FOLHA - Hollywood é um tópico imenso em "O Caçador de Autógrafos". Pensou nele deste o início? ZADIE - O cinema é uma extensão da fotografia, que, em si, é o grande processo instantâneo de mediação que precisamos compreender. E ser mediado, creio, é o desejo de minha geração. Todos querem ser representados por uma imagem, e isso se torna referência de sucesso pessoal e para o auto-conhecimento. É uma fantasia infantil mas bastante poderosa. FOLHA - Acredita que, como diz um dos personagens do romance, vivamos num mundo "quebrado"? ZADIE - Um mundo fraturado naturalmente separa em partes. Você não consegue ter uma relação orgânica, natural, com um país ou uma pessoa, por exemplo, se apenas dispõe de uma imagem na televisão. Trata-se de uma versão contemporânea de um velho problema: o mundo sempre nos pareceu fraturado. Nossa mente não está em sintonia com nosso corpo, nossas vidas não têm nenhum elo óbvio com o divino, a consciência dos outros não nos é acessível. A vida está cheia de descontinuidades. FOLHA - A cabala já era popular quando você começou a escrever seu livro? ZADIE - Notei que o interesse crescia à medida que eu escrevia o romance. Mas a cabala que discuto não tem nenhuma relação com a "cabala das celebridades". Pelo que entendo, esta última é uma combinação fajuta de astrologia, culto à vida eterna e cultura de auto-ajuda. Representa o mais profundo antiintelectualismo. O mentor de Madonna comete equívocos históricos. Há algo de verdadeiramente assustador nesse tipo de amnésia histórica, nessa rejeição ao conhecimento aceito. Gostaria de levar a Madonna (a quem adoro) a uma biblioteca para fazê-la entender a superficialidade do que lhe ensinaram. FOLHA - Você conhece a Madonna? ZADIE - Encontrei-a em Los Angeles durante alguns minutos e quis conversar com ela, mas não me atrevi. FOLHA - Seus romances são sempre muito engraçados.
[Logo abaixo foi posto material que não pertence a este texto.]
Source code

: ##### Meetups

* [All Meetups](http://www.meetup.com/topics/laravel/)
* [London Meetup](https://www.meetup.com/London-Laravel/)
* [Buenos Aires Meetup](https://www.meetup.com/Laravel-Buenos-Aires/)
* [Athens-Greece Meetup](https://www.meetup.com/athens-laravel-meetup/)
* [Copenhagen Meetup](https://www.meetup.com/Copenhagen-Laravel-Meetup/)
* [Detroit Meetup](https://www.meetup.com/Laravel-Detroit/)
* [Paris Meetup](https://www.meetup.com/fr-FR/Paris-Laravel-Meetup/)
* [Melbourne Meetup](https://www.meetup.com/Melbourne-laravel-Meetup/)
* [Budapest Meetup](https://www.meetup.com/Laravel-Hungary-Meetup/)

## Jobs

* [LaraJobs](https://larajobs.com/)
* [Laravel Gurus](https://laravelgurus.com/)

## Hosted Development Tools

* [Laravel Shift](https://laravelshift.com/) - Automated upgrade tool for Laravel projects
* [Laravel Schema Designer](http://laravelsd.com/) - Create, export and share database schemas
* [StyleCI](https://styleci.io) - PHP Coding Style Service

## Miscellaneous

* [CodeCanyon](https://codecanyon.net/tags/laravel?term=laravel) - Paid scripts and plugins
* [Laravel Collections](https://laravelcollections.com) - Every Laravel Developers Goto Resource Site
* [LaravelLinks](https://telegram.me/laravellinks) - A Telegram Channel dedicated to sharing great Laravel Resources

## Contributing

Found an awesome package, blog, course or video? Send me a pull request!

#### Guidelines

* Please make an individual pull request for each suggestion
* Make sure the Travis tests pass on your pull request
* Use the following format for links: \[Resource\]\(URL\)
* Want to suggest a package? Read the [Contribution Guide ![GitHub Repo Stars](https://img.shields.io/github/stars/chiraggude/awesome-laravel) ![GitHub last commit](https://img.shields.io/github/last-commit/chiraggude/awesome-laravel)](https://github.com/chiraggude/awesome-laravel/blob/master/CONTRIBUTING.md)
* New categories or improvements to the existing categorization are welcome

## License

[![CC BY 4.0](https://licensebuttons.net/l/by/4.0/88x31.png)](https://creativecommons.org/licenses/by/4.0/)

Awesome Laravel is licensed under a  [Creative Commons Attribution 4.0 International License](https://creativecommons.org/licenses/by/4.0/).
ZADIE - Nunca li um bom livro
que não tivesse alguma dimensão cômica, com exceção de
Dostoievski, um grande escritor profundamente desprovido
de humor. Nunca o suportei,
confesso, mas é por causa de
sua falta de humor. Tolstói sorri, Nabokov ri, assim como Borges, Kafka ri de chorar. Dostoievski, nunca.